In 2000 Apple relied on Mac sales.  But now, it has 2 businesses that are as large as the computer business. While defending the Mac business has maintained its sales, using White Space to launch other businesses has more than tripled Apple's revenue.  Today the iPod/iTunes business is as large as the Mac business, and the iPhone business is as large as well.  Both are growing.  And with estimates that already a million iPads have been sold – with some estimates of reaching 6 million units in 2010 – who knows how big the publishing business could become for Apple. 

As SeekingAlpha.com points out in "Everybody Loves Apple but Who's Left to Buy It" there are ample reasons to forecast substantial revenue and profit growth for Apple – causing it to lure many more investors to own the stock.  Not only hardware sales are going up, but in both the music and smartphone business Apple has the envious draw of pulling follow-on download sales – songs, videos, and apps.  Thus, each device pulls a series of ongoing revenue bites. 

Readers should also note how fast this has happened.  What has happened to your business in the last decade?  In the last 3 years?  As we can see, Apple created a $20B/year business since 2007 just in the iPhone.  Another $16B/year business in iPod/iTunes during the last decade.  That's over $36B/year of revenue from new sources, all organic (no acquisitions) in under 10 years.  And that's the power of White Space.  Instead of planning how to defend an understood and predictable market (like Microsoft) Apple studied new market needs, then launched a product and gave the team Permission to do what it took to succeed – unencumbered by the  history of the Mac, or Apple or any of the Lock-ins that were part of the old Success Formula.  This White Space teams then spawned revenue streams that are envied by everyone.

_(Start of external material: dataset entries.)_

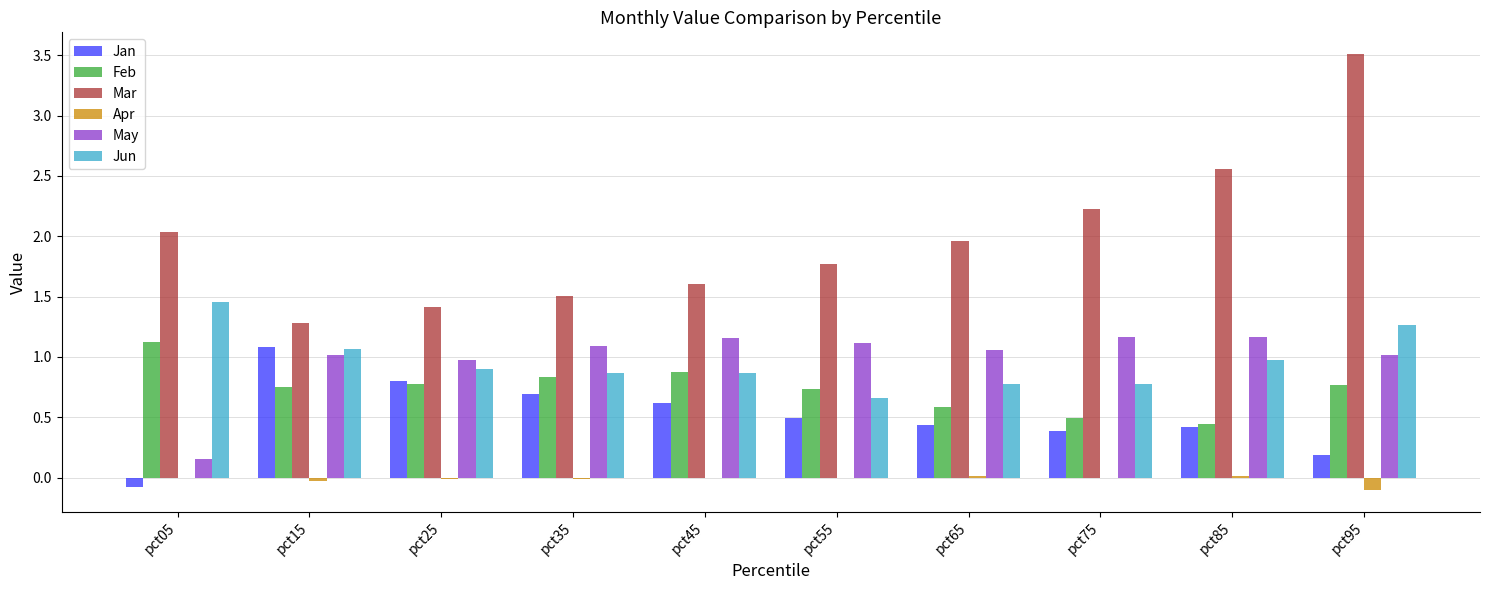

Which series has the largest total across all categories?

Mar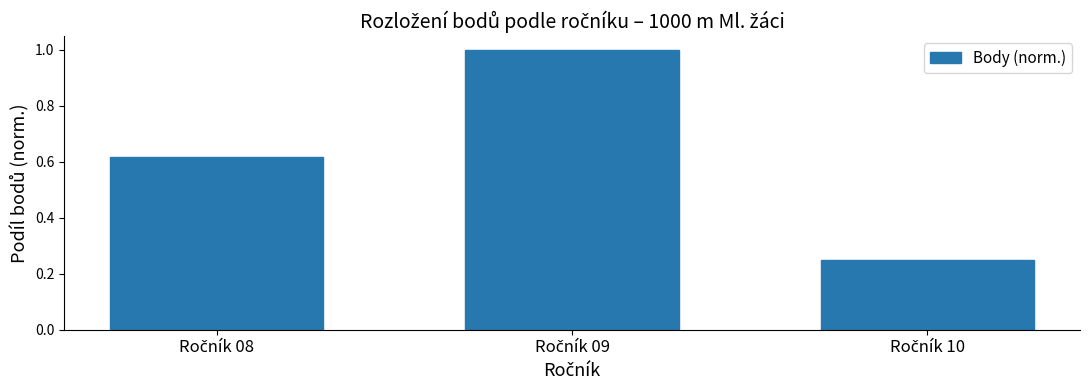

What is the maximum value shown in the chart?

1.0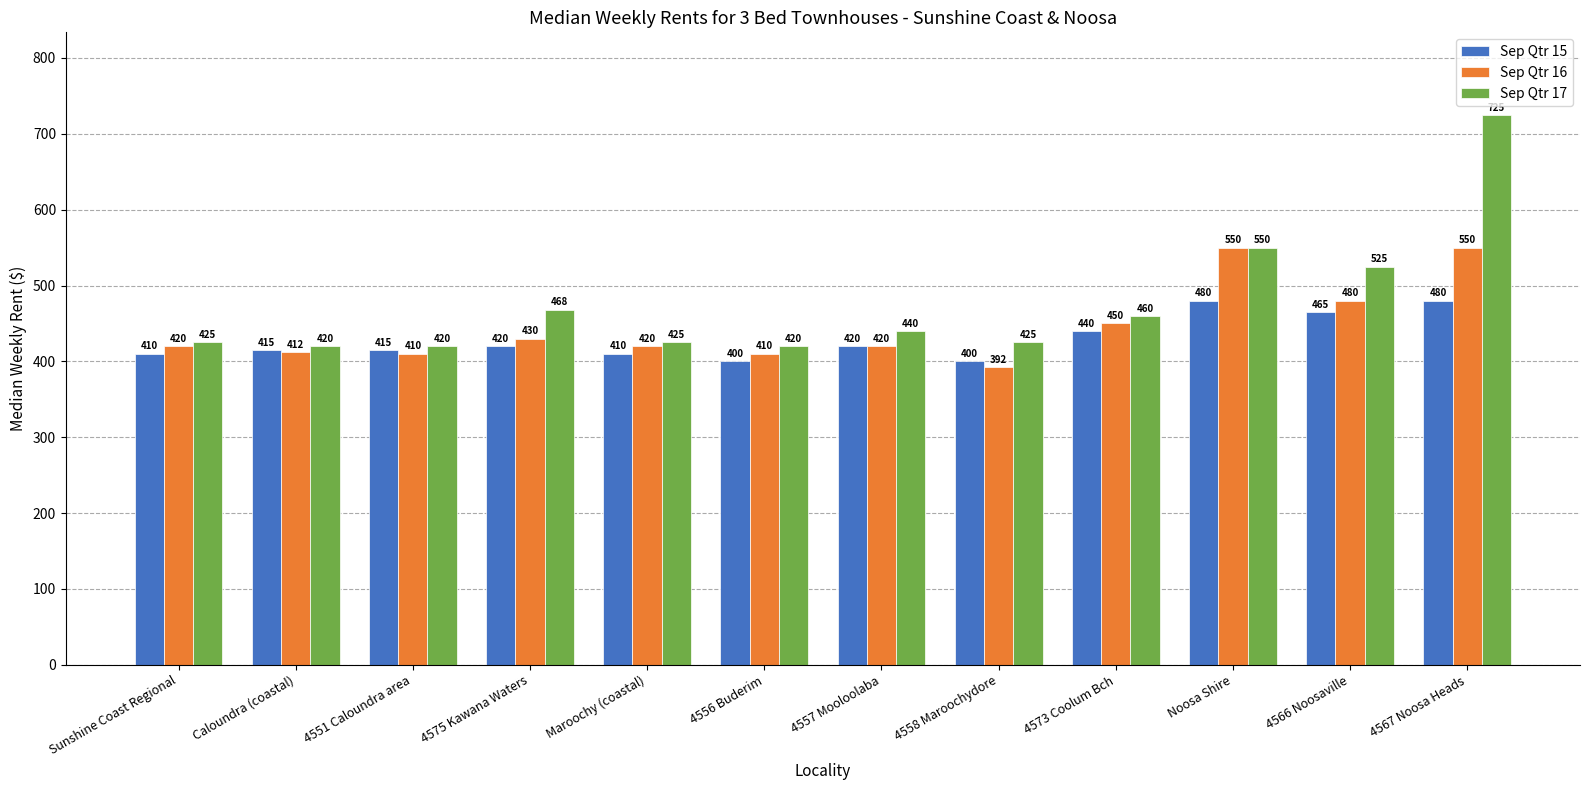

What are all the series names shown in the legend?

Sep Qtr 15, Sep Qtr 16, Sep Qtr 17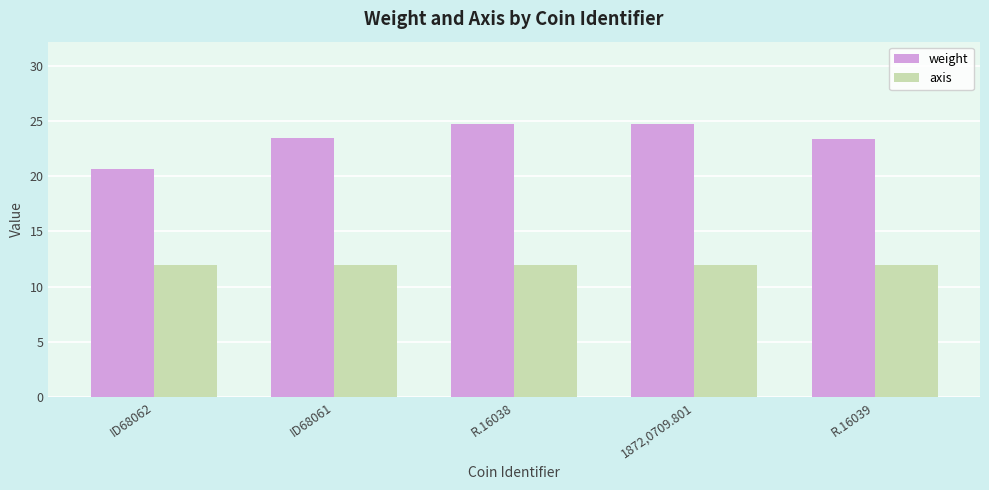

What is the maximum value for axis?

12.0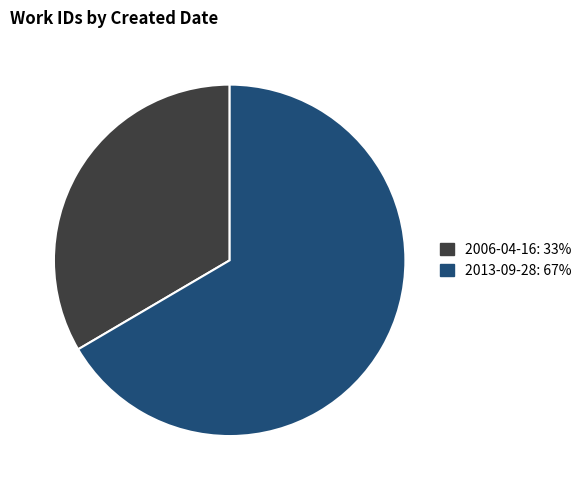

To the nearest percent, what is the average slice percentage?

50%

My recent Forbes column (Microsoft's Dismal Future) portended this week's earnings announcement and the changing fortunes of these two companies Lacking White Space, Microsoft is an uninteresting company with limited growth forecasts and negligible value growth.  By using White Space Apple is growing much faster, and will soon have a higher value than "the world's largest software company." 

Effective use of scenario planning, competitor analysis, disruptions and White Space can launch growth in any company.  You don't need a "hot economy" to generate growth.  And Apple has been demonstrating this quarter after quarter for nearly a decade – with several more good quarters coming.